20 years ago graphics for flexo printed jobs were quite basic. Colors were strong, but, without great register the opportunity for detailed image content was limited. It didn’t have the ability to really do great process printing, so the resolution was low and images looked grainy. It struggled with contrast, which is what really attracts the eye. In the last five years, we’ve focused quite a lot on contrast from an innovation perspective. Advances we’ve made in changing and controlling ink transfer at the micro level during printing have changed the game. It’s now possible to print a really smooth thin ink layer with strong colors – but also deliver very high contrast for process images.
Brands are really starting to appreciate that they can use high definition photorealistic images they didn’t think were possible to reproduce with flexo. There’s been a steady shift upwards in linescreen used for printing. That’s great for image reproduction, but it also brings challenges with process control and print latitude in production. The challenge now is for innovators like Miraclon to find ways to help brands deliver that same shelf appeal but in a really robust production environment.
Sustainable packaging is more important to brands now than ever. What advantages does flexo have over other processes in that regard?
It comes down to a couple of key areas around the versatility of the flexo process: the ability to accommodate a huge range of substrate surfaces and weights, combined with the advances we’re seeing in the development of water-based ink systems. With gravure, or offset, or flexo, we’re transferring ink to the surface. The problem with more sustainable substrates – recycled versus virgin paper – is it’s much rougher. The surface isn’t smooth, so it’s harder to print on.
With offset it’s a very, very thin plate, so it can’t deal with the highs and lows in substrate. Gravure is similar, it likes smooth substrates. Flexo has sufficient height in relief from the plate, so has the ability to push into these substrates and transfer the ink into the low and the high spots. Flexo has a big advantage on recycled substrates. As I mentioned before, we are really focused on harnessing and refining that ink transfer capability – carrying ink on the surface of the plate while transferring a thin even layer, increasing the ability to deal with these ‘highs and lows’ without variation in color.
Are there any new trends you’re seeing within the flexo landscape?
There’s a lot happening in inks. Most flexo packaging is done with solvent inks. But there’s movement towards water-based ink and exploration with EB – electron beam ink – a virtually solid curing ink.
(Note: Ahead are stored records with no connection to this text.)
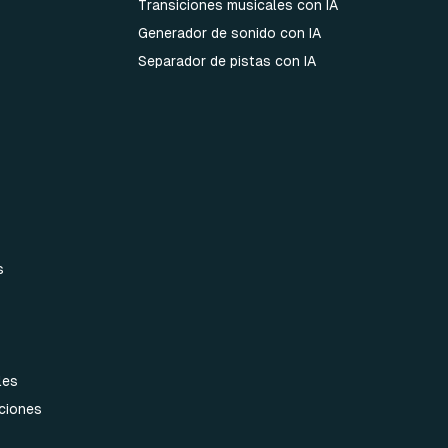
Transiciones musicales con IA
Generador de sonido con IA
Separador de pistas con IA
s
les
aciones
And in substrates. Major brands like PepsiCo have publicly stated that they are driving to more recyclable solutions by 2025 all over the world. Mono-material solutions have the benefit that you can just drop all the bags in a vat of molten plastic. The plastic will melt and be reusable, and the ink floats to the top to be removed and be incinerated. That’s coming. Those plastics tend to be harder to print on, with a rougher less attractive surface for the ink, but modern flexo and particularly KODAK FLEXCEL NX really suits that. The PepsiCo’s of the world drive the innovation, and then, in time, everyone else benefits from it.
How does flexo rate on the innovation scale, compared to other print processes?
Flexo is in the middle of a major period of innovation, with equipment and on press consumables advancing quickly. That’s what makes flexo such an exciting area to be in.
Flexo is growing. Advanced flexo plate technology is one key enabler for the growing quality and consistency of brand packaging. Now, all print processes occupy a level playing field for quality and that’s great news for brands, giving them the freedom to choose print processes based on cost, turnaround time, substrate requirements and vendor relationships – just the way it should be. Meanwhile we’ll stay focused on further developing flexo to help brands, big and small, achieve their sustainability goals while meeting their increasingly demanding cost targets.